In the Parsing task, systems must syntactically annotate all sentences in a sample. Participants to the parsing task will be provided with a development corpus of about 2.000 sentences (about 58.000 tokens) extracted from the Turin University Treebank (TUT) annotated in both a dependency-based (TUT native) and a constituency-based (Penn-like) format.
Therefore the task consists of two distinct subtasks, i.e. dependency parsing and constituency parsing, and participants can select one or perform both.
Evaluation of results will adhere to standard measures such as Labelled Attachment Score (LAS) for dependency parsing (see e.g. CoNLL-X) and EVALB for constituency parsing.
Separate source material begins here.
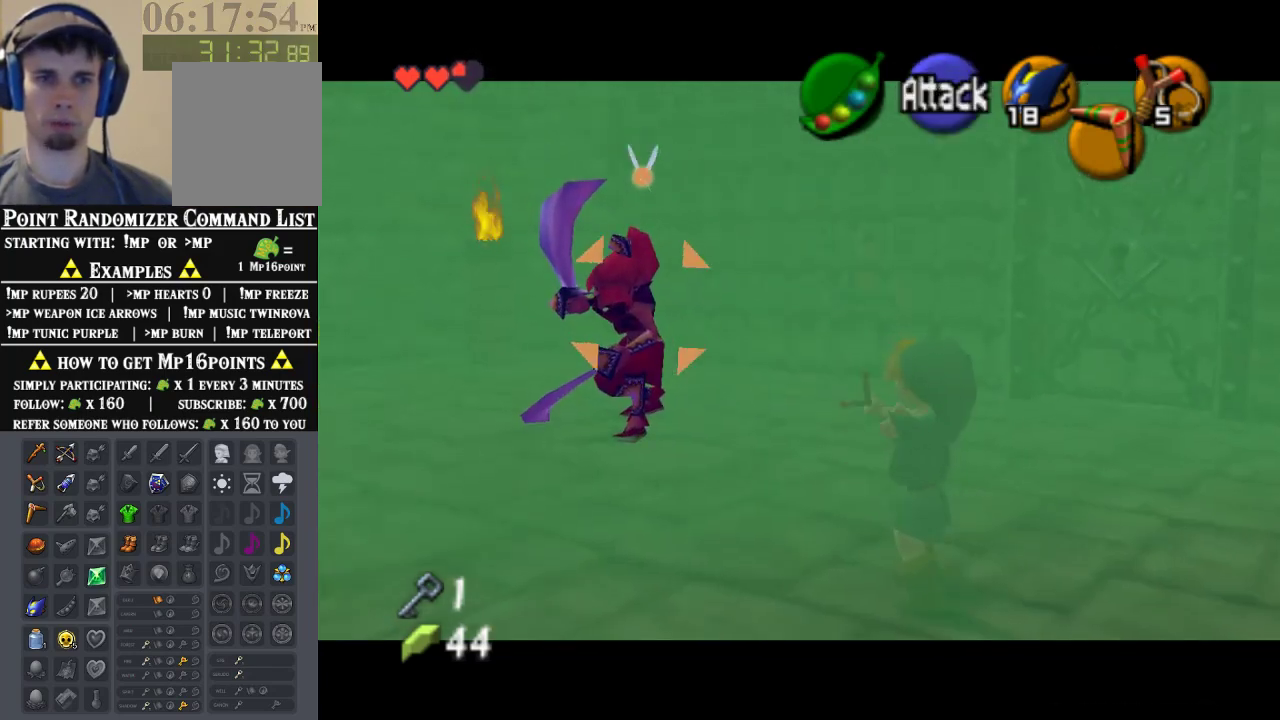
{"dt_ms": 1000, "buttons": ["Z", "C_DOWN"], "left_stick": "up", "events": [[67, "left_stick", "center"], [133, "left_stick", "up-right"], [300, "left_stick", "center"], [533, "left_stick", "right"], [633, "left_stick", "up-right"], [900, "left_stick", "up"], [933, "C_DOWN", "down"]]}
Furthermore, in order to better represent the current scenario of parsing for the Italian language, on the same (PoS tagged) test set different parsed outputs will be accepted as results and adequately evaluated. Each result will be evaluated taking into account separately various features of the annotation that are non-standardized yet, e.g. null elements, punctuation markers, amalgams, non-projective structures. PLEASE NOTICE: The deadline for the distribution of results has been postponed to June 25th.
- Cristina Bosco (Dipartimento di Informatica, Università di Torino – bosco[at]di.unito.it)
- Alessandro Mazzei (Dipartimento di Informatica, Università di Torino – mazzei[at]di.unito.it)
- Vincenzo Lombardo (Dipartimento di Informatica, Università di Torino – vincenzo[at]di.unito.it)
- Fabio Massimo Zanzotto (Università di Roma Tor Vergata) – zanzotto[at]info.uniroma2.it
Development data consist of about 2.000 sentences annotated in both TUT and TUT-Penn formats. Data are freely available and no fee will be required. Data can be downloaded from the TUT web site (see at the section EVALITA).